All lines in the data that hold the word "elbow" need copying.

BEGIN MATERIAL PROVIDED

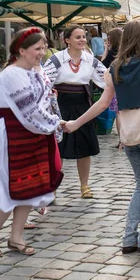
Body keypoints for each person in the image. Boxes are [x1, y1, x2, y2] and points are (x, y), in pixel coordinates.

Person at [63, 20, 140, 255]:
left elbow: (103, 103)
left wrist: (76, 123)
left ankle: (129, 239)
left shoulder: (115, 67)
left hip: (128, 137)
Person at [0, 27, 63, 258]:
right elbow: (29, 111)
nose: (42, 52)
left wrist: (52, 121)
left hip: (34, 134)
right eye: (38, 48)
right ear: (22, 50)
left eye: (44, 47)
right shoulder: (10, 74)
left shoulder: (37, 70)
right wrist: (56, 123)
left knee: (30, 186)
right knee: (7, 187)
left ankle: (16, 237)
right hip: (11, 133)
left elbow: (44, 103)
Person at [43, 24, 107, 199]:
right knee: (58, 146)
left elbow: (106, 78)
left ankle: (84, 185)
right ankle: (52, 187)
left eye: (84, 37)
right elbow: (44, 80)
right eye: (78, 37)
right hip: (60, 105)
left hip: (82, 105)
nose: (82, 40)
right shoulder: (57, 59)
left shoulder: (90, 60)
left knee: (84, 146)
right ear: (67, 40)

END MATERIAL PROVIDED

▸ SOLUTION:
left elbow: (103, 103)
right elbow: (29, 111)
left elbow: (44, 103)
left elbow: (106, 78)
right elbow: (44, 80)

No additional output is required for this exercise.